It may not look new, but this Honda
Accord is the revised model introduced into the UK last summer. The aesthetic changes are minimal, both inside and out, most of the effort having been focussed on updating the engines to make them over efficient and to lower emissions.
My test car was the top of the range Honda Accord Type S. The engine under this particular bonnet is the more powerful 177 bhp version of Honda's i-DTEC 2.2-litre diesel turbo. Humbler diesel versions of the Accord get a 148 bhp version of this engine.
Surprisingly, for a diesel, this is not an engine that enjoys low revs. It responds best when you use the gears to keep the revs up. Drvien in this way I found it a very willing, even lively, performer. It responds strongly to the accelerator, provided you keep the engine speed up.
The combination of responsiveness and refinement soon makes you forget it is actually a diesel power unit up front. Acceleration 0-62mph is quoted at a creditable 8.8 seconds.
Unfortunately other aspects of the dynamics are not so impressive. Although it turns in well to corners, I felt the steering was a bit difficult to judge and I found myself having to make too many adjustments.
Surprisingly for a Honda, many of which have been quite firmly suspended, the Accord also feels as though comfort has ruled over dynamic ability. The suspension set-up seems a bit soft with the car appearing to float a little on the suspension. Together with the steering, the overall impression reminded me of cars set up for the US market, where corners are more of a rarity than on our little island.

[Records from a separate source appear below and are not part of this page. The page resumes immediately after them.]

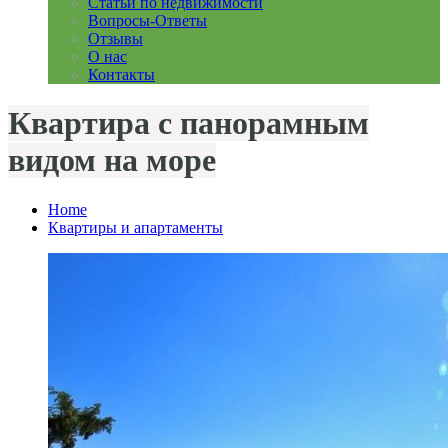
Статьи по недвижимости
Вопросы-Ответы
Отзывы
О нас
Контакты
Квартира с панорамным
видом на море
Home
Квартиры и апартаменты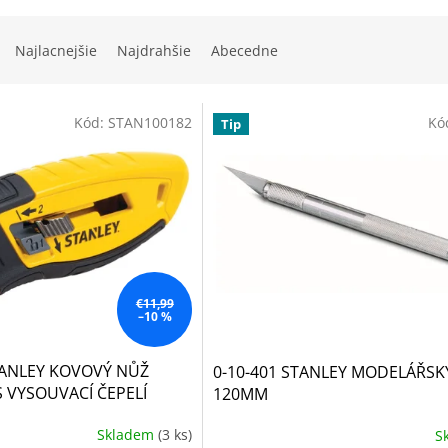
Najlacnejšie
Najdrahšie
Abecedne
Kód:
STAN100182
Kó
Tip
€11,99
–10 %
TANLEY KOVOVÝ NŮŽ
0-10-401 STANLEY MODELÁŘSK
 VYSOUVACÍ ČEPELÍ
120MM
Skladem
(3 ks)
S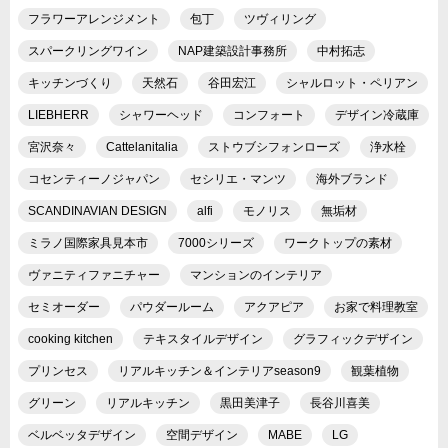
フラワーアレンジメント
包丁
ツヴィリング
スパークリングワイン
NAP建築設計事務所
中村拓志
キッチンづくり
天然石
谷田宏江
シャルロット・ペリアン
LIEBHERR
シャワーヘッド
コンフォート
デザイン冷蔵庫
宮沢奈々
Cattelanitalia
ストウブシフォンローズ
浄水栓
コセンティーノジャパン
セシリエ・マンツ
海外ブランド
SCANDINAVIAN DESIGN
alfi
モノリス
無垢材
ミラノ国際家具見本市
7000シリーズ
ワークトップの素材
ヴァニティファニチャー
マンションのインテリア
セミオーダー
パウダールーム
アクアピア
お家で料理教室
cooking kitchen
テキスタイルデザイン
グラフィックデザイン
プリンセス
リアルキッチン＆インテリアseason9
観葉植物
グリーン
リアルキッチン
黒田美津子
長谷川喜美
ベルベッタデザイン
空間デザイン
MABE
LG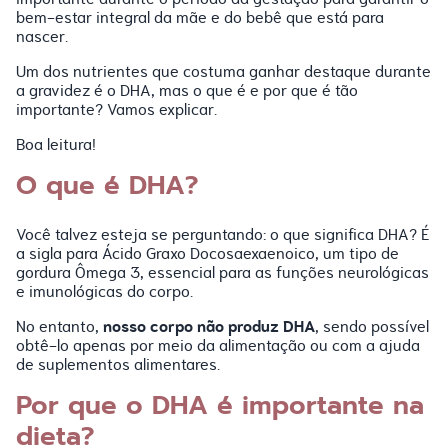
bem-estar integral da mãe e do bebê que está para
nascer.
Um dos nutrientes que costuma ganhar destaque durante
a gravidez é o DHA, mas o que é e por que é tão
importante? Vamos explicar.
Boa leitura!
O que é DHA?
Você talvez esteja se perguntando: o que significa DHA? É
a sigla para Ácido Graxo Docosaexaenoico, um tipo de
gordura Ômega 3, essencial para as funções neurológicas
e imunológicas do corpo.
nosso corpo não produz DHA
No entanto,
, sendo possível
obtê-lo apenas por meio da alimentação ou com a ajuda
de suplementos alimentares.
Por que o DHA é importante na
dieta?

The USA is obviously the big market for the Honda Accord. But our Transatlantic cousins have never caught the European love of diesel-engined cars. So the main difference between the US cars and this Type S will be the bigger, heavier diesel engine. Maybe it just doesn't suit the suspension set-up so well?
Combined fuel economy at 50.4 mpg, is good for a relatively big saloon, with 147 g/km of carbon dioxide putting the Honda Accord into Band F for UK car tax.
Last year's revisions cannot conceal that the Honda Accord is showing its age. My five days with it felt a little bit like a 1990s time warp.
But, if the 1990s bring back good memories and your choice of car is more armchair than bucket seat, the Honda Accord Type S could be your cup of tea. It also offers ample accommodation for four, maybe five passengers and a boot that will swallow a small mountain of luggage.
It also feels like the sort of car that would eat up motorways (or freeways) with ease and, with Honda's reputation for reliability, it will probably not miss a beat.
Being the top of the range model it comes well-equipped. For example, the test car came with adaptive cruise control, which not seem so good as some at distinguishing cars that are genuinely in its path, or are straight ahead just because of a bend in the road.
The price of the top-of-the-range Honda Accord Type S is £29,405.